Similarly, our data show that an ITCH ligase dead mutant is unable to restore a normal level of internalized EGF. As a substrate of ITCH at the endocytic vesicle, CBL ubiquitination can be directly affected by the loss of a catalytically active ubiquitin ligase. Any change in the ubiquitination levels of ITCH substrates at the plasma membrane can disturb the formation of the protein complexes carrying the cargo. The ubiquitination of the adaptor protein eps15 gives an example on the importance of this post-translational modification in completing a normal endocytic complex. Eps15 ubiquitination by Parkin prevents it from binding ubiquitin on the receptor, a modification that delays the internalization and degradation of EGFR, causing an amplified PI3K-Akt signaling (30).

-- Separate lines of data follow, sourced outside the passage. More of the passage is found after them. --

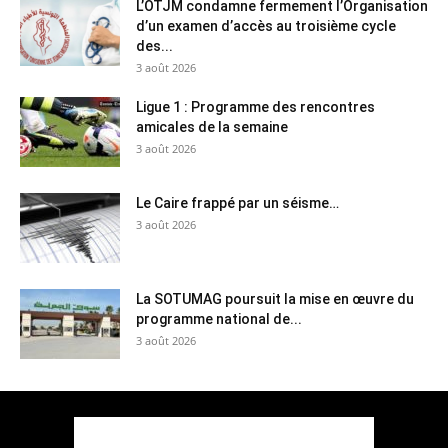
L’OTJM condamne fermement l’Organisation
d’un examen d’accès au troisième cycle
des...
3 août 2026
Ligue 1 : Programme des rencontres
amicales de la semaine
3 août 2026
Le Caire frappé par un séisme…
3 août 2026
La SOTUMAG poursuit la mise en œuvre du
programme national de...
3 août 2026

Transferrin endocytosis is independent of its ligand binding. When followed in ITCH-/- cells, there is no difference with control cell lines. This demonstrates that ITCH recruitment and implication in endocytosis is dependent on receptor activation. ITCH interacts with CBL and Grb2 (31), two proteins specifically recruited by activated EGFR.

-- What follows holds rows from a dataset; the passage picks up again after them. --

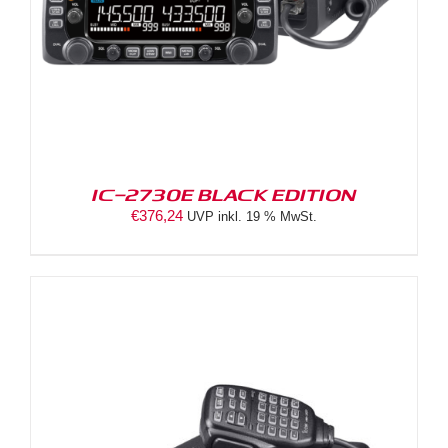
IC-2730E BLACK EDITION
€
376,24
UVP inkl. 19 % MwSt.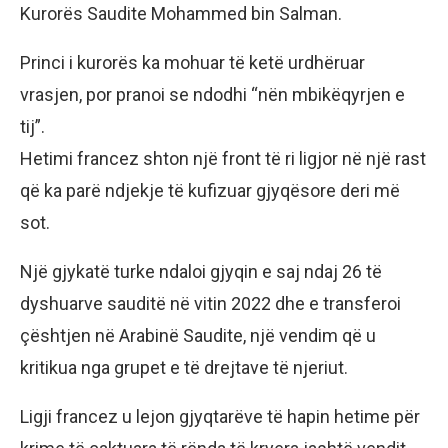
Kurorës Saudite Mohammed bin Salman.
Princi i kurorës ka mohuar të ketë urdhëruar
vrasjen, por pranoi se ndodhi “nën mbikëqyrjen e
tij”.
Hetimi francez shton një front të ri ligjor në një rast
që ka parë ndjekje të kufizuar gjyqësore deri më
sot.
Një gjykatë turke ndaloi gjyqin e saj ndaj 26 të
dyshuarve sauditë në vitin 2022 dhe e transferoi
çështjen në Arabinë Saudite, një vendim që u
kritikua nga grupet e të drejtave të njeriut.
Ligji francez u lejon gjyqtarëve të hapin hetime për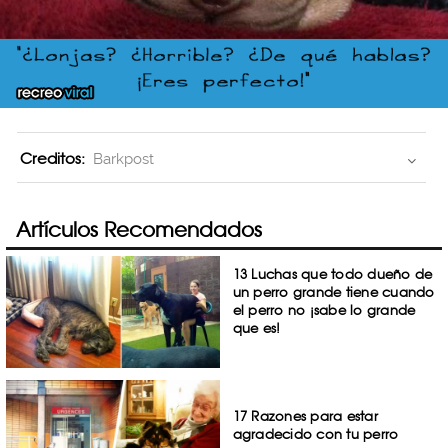
Creditos:
Barkpost
Artículos Recomendados
13 Luchas que todo dueño de
un perro grande tiene cuando
el perro no ¡sabe lo grande
que es!
17 Razones para estar
agradecido con tu perro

In the absence of ITCH, the endogenous levels of total EGFR, CBL and endophilin A2 remain unchanged between the parental and ITCH-/- HeLa at any given time. However, after stimulation with low EGF levels, the phosphorylated EGFR follows a slower degradation rate in ITCH-/- compared to WT cells, accompanied by a prolonged stimulation of pERK. This prolonged MAPK activation correlates with cancer progression (32). In the future, the ubiquitination state of the stimulated EGFR and c-CBL should be assessed in the ITCH-/- cell line in order to better understand any events that could be related to the internalization deficiency. In order to confirm if the regulatory effect of ITCH is specific to EGFR endocytosis, another ligand-dependent receptor internalization should be studied in the ITCH-/- cell line. c-Met is another receptor known to use the endophilin-CIN85/CBL during endocytosis, which makes it a good candidate for endocytosis testing in the ITCH KO cell line (33). CXCR4 (34) and Notch (35) are also receptors ubiquitinated by ITCH, a modification that affects their trafficking and degradation,
In summary, we discover that clathrin-mediated endocytosis of EGFR is dependent on the ubiquitin ligase ITCH. We also determine that ITCH does not only function as a ubiquitin ligase but also as an adaptor protein to facilitate this process.